+++ Newsticker Wissenschaft #95 +++ Biokatalysatoren +++

Bessere Enzyme durch gerichtete Evolution.

Die aus Pilzen stammenden Unspezifischen Peroxygenasen (UPOs) haben sich in den letzten zwei Jahrzehnten als hocheffiziente Biokatalysatoren für die Oxyfunktionalisierung von Kohlenstoff, Schwefel und Stickstoff erwiesen. Während ihre hervorragende Aktivität und Stereoselektivität die Enzyme für künftige industrielle Synthesen interessant macht, führt die niedrige Regio- und Chemoselektivität der UPOs aber zu Produktgemischen, was ihren Nutzen beeinträchtigt. Dieser verminderten Nutzbarkeit der UPOs für Produktsynthesen im Großmaßstab wird bisher durch eine geschickte Substratauswahl entgegengewirkt. Die Entwicklung von UPOs, die selektive Hydroxylierungen substratunabhängig katalysieren, würde deren Anwendbarkeit als Biokatalysatoren stark erhöhen und steht daher im Mittelpunkt vieler wissenschaftlicher Bestrebungen.

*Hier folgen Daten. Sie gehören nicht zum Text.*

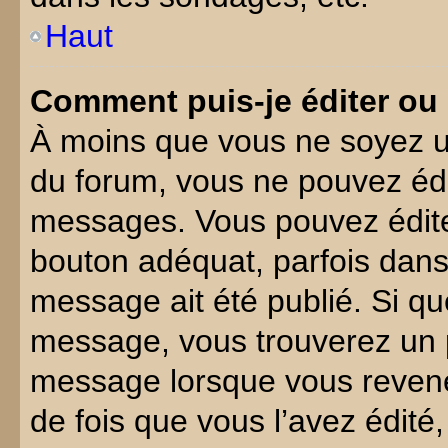
Haut
Comment puis-je éditer ou
À moins que vous ne soyez u
du forum, vous ne pouvez éd
messages. Vous pouvez édite
bouton adéquat, parfois dans
message ait été publié. Si q
message, vous trouverez un p
message lorsque vous revene
de fois que vous l’avez édité,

Eine solche Anpassung für chemische und regioselektive Transformationen ist IPB-Forschern jüngst für das aus dem thermophilen Pilz Myceliophthora thermophila stammende Enzym MthUPO gelungen. Dafür setzten sie mit der Golden Mutagenesis-Technik gezielt Mutationen an neun verschiedenen Aminosäurepositionen des Enzyms. Die entstandene Mutantenbibliothek wurde in Saccharomyces cerivisiae transformiert und anschließend nach Varianten durchforstet, die sich durch gute Oxyfunktionalisierungsaktivitäten mit hohen Chemo- und Regioselektivitäten auszeichnen. Dieser Screen von über 5300 Transformanten wurde mit Split-GFP- kolorimetrischen Assays realisiert. Er führte zu MthUPO-Varianten, die sowohl regioselektive aromatische Oxidationen als auch chemoselektive benzylische Hydroxylierungen mit 2-Methylnaphthalin und anderen Naphthalin-Derivaten katalysieren. Unter den vielversprechenden Enzymkandidaten fanden sich Drei- und Vierfachmutanten mit bis zu 16-mal höherer katalytischer Effizienz. Mit Computermodelling-Methoden konnten die Hallenser Wissenschaftler zeigen, dass dieses Protein-Engineering-Verfahren bei manchen der entstandenen Enzymvarianten zu signifikanten Umgestaltungen des aktiven Zentrums geführt hatten.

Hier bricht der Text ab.